▸ Exercise
Can you retype every line of the records below, character for character and in the same order?
# # #
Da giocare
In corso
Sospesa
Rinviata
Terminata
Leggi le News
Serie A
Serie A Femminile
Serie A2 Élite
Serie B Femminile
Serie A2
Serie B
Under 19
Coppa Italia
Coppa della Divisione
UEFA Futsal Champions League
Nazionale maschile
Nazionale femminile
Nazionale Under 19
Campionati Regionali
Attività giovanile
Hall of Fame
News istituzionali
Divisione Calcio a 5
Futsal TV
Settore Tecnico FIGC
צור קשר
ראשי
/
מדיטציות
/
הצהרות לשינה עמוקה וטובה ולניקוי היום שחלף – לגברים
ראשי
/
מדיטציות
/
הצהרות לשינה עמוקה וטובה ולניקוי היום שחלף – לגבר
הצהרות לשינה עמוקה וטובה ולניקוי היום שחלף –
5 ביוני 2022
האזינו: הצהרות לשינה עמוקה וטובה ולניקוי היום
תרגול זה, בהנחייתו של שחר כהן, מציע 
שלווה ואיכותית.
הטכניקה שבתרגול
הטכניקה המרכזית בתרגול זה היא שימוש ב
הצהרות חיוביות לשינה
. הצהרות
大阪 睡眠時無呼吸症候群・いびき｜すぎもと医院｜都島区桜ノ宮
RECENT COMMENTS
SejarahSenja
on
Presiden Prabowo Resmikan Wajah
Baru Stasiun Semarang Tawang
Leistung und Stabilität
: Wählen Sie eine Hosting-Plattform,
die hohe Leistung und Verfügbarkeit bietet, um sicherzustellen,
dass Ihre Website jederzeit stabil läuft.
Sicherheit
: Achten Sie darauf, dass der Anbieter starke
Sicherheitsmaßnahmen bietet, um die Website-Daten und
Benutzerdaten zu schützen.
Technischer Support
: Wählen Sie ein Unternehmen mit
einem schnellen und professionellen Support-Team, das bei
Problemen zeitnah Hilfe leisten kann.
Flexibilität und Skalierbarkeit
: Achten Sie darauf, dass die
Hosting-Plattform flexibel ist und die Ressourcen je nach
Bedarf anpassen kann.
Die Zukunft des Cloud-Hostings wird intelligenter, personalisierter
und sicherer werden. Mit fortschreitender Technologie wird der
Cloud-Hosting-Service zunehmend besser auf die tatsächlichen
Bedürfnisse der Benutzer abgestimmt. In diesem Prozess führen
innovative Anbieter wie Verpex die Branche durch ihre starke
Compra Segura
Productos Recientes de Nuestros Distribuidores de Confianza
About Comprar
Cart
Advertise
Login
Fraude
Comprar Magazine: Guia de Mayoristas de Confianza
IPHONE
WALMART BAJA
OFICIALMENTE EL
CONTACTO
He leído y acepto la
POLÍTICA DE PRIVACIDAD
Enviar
# # #
▸ Result
Da giocare
In corso
Sospesa
Rinviata
Terminata
Leggi le News
Serie A
Serie A Femminile
Serie A2 Élite
Serie B Femminile
Serie A2
Serie B
Under 19
Coppa Italia
Coppa della Divisione
UEFA Futsal Champions League
Nazionale maschile
Nazionale femminile
Nazionale Under 19
Campionati Regionali
Attività giovanile
Hall of Fame
News istituzionali
Divisione Calcio a 5
Futsal TV
Settore Tecnico FIGC
צור קשר
ראשי
/
מדיטציות
/
הצהרות לשינה עמוקה וטובה ולניקוי היום שחלף – לגברים
ראשי
/
מדיטציות
/
הצהרות לשינה עמוקה וטובה ולניקוי היום שחלף – לגבר
הצהרות לשינה עמוקה וטובה ולניקוי היום שחלף –
5 ביוני 2022
האזינו: הצהרות לשינה עמוקה וטובה ולניקוי היום
תרגול זה, בהנחייתו של שחר כהן, מציע 
שלווה ואיכותית.
הטכניקה שבתרגול
הטכניקה המרכזית בתרגול זה היא שימוש ב
הצהרות חיוביות לשינה
. הצהרות
大阪 睡眠時無呼吸症候群・いびき｜すぎもと医院｜都島区桜ノ宮
RECENT COMMENTS
SejarahSenja
on
Presiden Prabowo Resmikan Wajah
Baru Stasiun Semarang Tawang
Leistung und Stabilität
: Wählen Sie eine Hosting-Plattform,
die hohe Leistung und Verfügbarkeit bietet, um sicherzustellen,
dass Ihre Website jederzeit stabil läuft.
Sicherheit
: Achten Sie darauf, dass der Anbieter starke
Sicherheitsmaßnahmen bietet, um die Website-Daten und
Benutzerdaten zu schützen.
Technischer Support
: Wählen Sie ein Unternehmen mit
einem schnellen und professionellen Support-Team, das bei
Problemen zeitnah Hilfe leisten kann.
Flexibilität und Skalierbarkeit
: Achten Sie darauf, dass die
Hosting-Plattform flexibel ist und die Ressourcen je nach
Bedarf anpassen kann.
Die Zukunft des Cloud-Hostings wird intelligenter, personalisierter
und sicherer werden. Mit fortschreitender Technologie wird der
Cloud-Hosting-Service zunehmend besser auf die tatsächlichen
Bedürfnisse der Benutzer abgestimmt. In diesem Prozess führen
innovative Anbieter wie Verpex die Branche durch ihre starke
Compra Segura
Productos Recientes de Nuestros Distribuidores de Confianza
About Comprar
Cart
Advertise
Login
Fraude
Comprar Magazine: Guia de Mayoristas de Confianza
IPHONE
WALMART BAJA
OFICIALMENTE EL
CONTACTO
He leído y acepto la
POLÍTICA DE PRIVACIDAD
Enviar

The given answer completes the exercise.